Data excerpts:
= = = = = = =

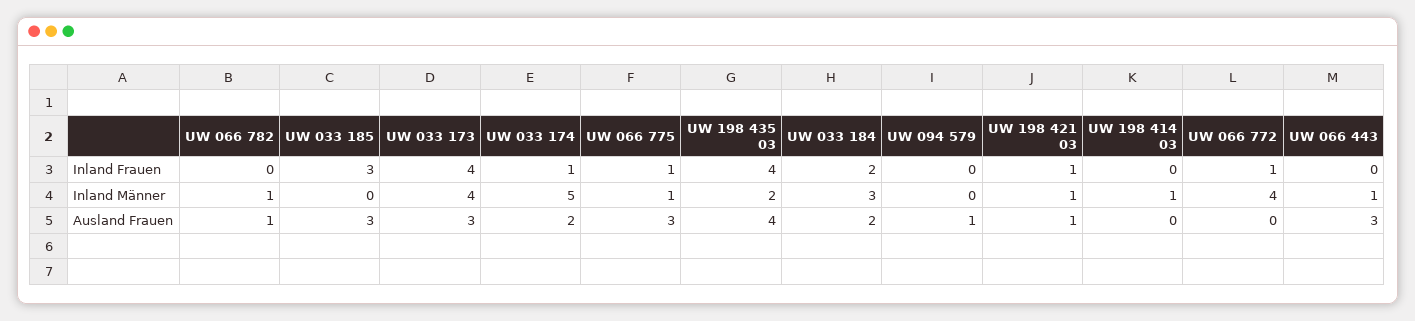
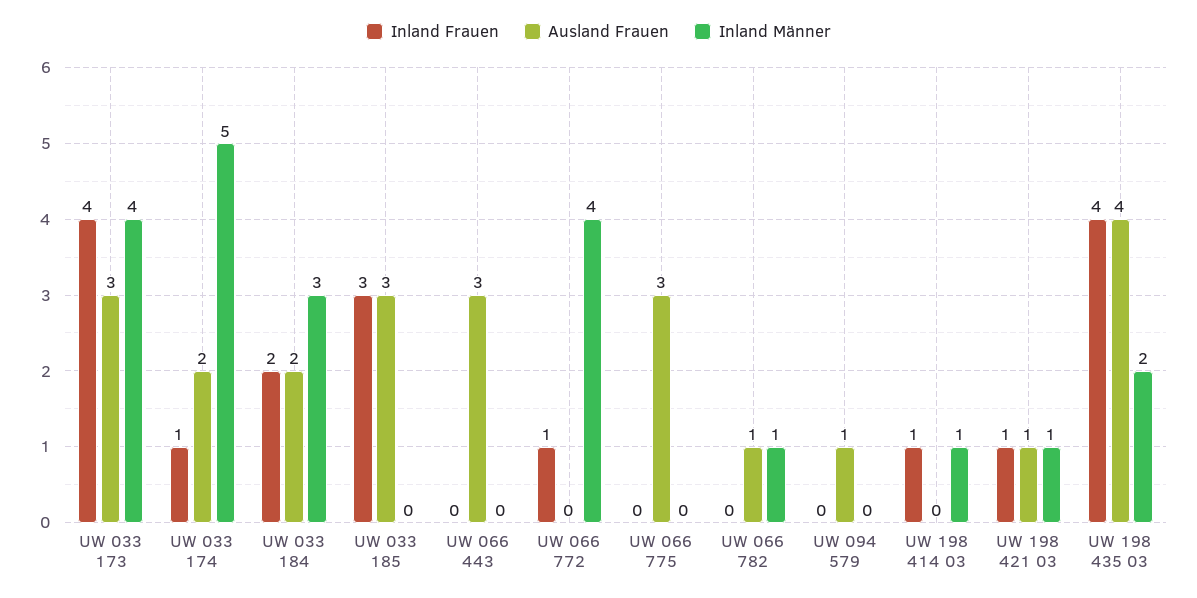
  {
    "Inland Frauen": {
      "UW 066 782": 0,
      "UW 033 185": 3,
      "UW 033 173": 4,
      "UW 033 174": 1,
-     "UW 066 775": 1,
+     "UW 066 775": 0,
      "UW 198 435 03": 4,
      "UW 033 184": 2,
      "UW 094 579": 0,
      "UW 198 421 03": 1,
-     "UW 198 414 03": 0,
+     "UW 198 414 03": 1,
      "UW 066 772": 1,
      "UW 066 443": 0
    },
    "Inland Männer": {
      "UW 066 782": 1,
      "UW 033 185": 0,
      "UW 033 173": 4,
      "UW 033 174": 5,
-     "UW 066 775": 1,
+     "UW 066 775": 0,
      "UW 198 435 03": 2,
      "UW 033 184": 3,
      "UW 094 579": 0,
      "UW 198 421 03": 1,
      "UW 198 414 03": 1,
      "UW 066 772": 4,
-     "UW 066 443": 1
+     "UW 066 443": 0
    },
    "Ausland Frauen": {
      "UW 066 782": 1,
      "UW 033 185": 3,
      "UW 033 173": 3,
      "UW 033 174": 2,
      "UW 066 775": 3,
      "UW 198 435 03": 4,
      "UW 033 184": 2,
      "UW 094 579": 1,
      "UW 198 421 03": 1,
      "UW 198 414 03": 0,
      "UW 066 772": 0,
      "UW 066 443": 3
    }
  }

= = = = = = =

_WHAT YOU HAVE TO DO_
Your copy of the entries should be exact and free of pictures.

_ANSWER TO THIS EXERCISE_
  {
    "Inland Frauen": {
      "UW 066 782": 0,
      "UW 033 185": 3,
      "UW 033 173": 4,
      "UW 033 174": 1,
-     "UW 066 775": 1,
+     "UW 066 775": 0,
      "UW 198 435 03": 4,
      "UW 033 184": 2,
      "UW 094 579": 0,
      "UW 198 421 03": 1,
-     "UW 198 414 03": 0,
+     "UW 198 414 03": 1,
      "UW 066 772": 1,
      "UW 066 443": 0
    },
    "Inland Männer": {
      "UW 066 782": 1,
      "UW 033 185": 0,
      "UW 033 173": 4,
      "UW 033 174": 5,
-     "UW 066 775": 1,
+     "UW 066 775": 0,
      "UW 198 435 03": 2,
      "UW 033 184": 3,
      "UW 094 579": 0,
      "UW 198 421 03": 1,
      "UW 198 414 03": 1,
      "UW 066 772": 4,
-     "UW 066 443": 1
+     "UW 066 443": 0
    },
    "Ausland Frauen": {
      "UW 066 782": 1,
      "UW 033 185": 3,
      "UW 033 173": 3,
      "UW 033 174": 2,
      "UW 066 775": 3,
      "UW 198 435 03": 4,
      "UW 033 184": 2,
      "UW 094 579": 1,
      "UW 198 421 03": 1,
      "UW 198 414 03": 0,
      "UW 066 772": 0,
      "UW 066 443": 3
    }
  }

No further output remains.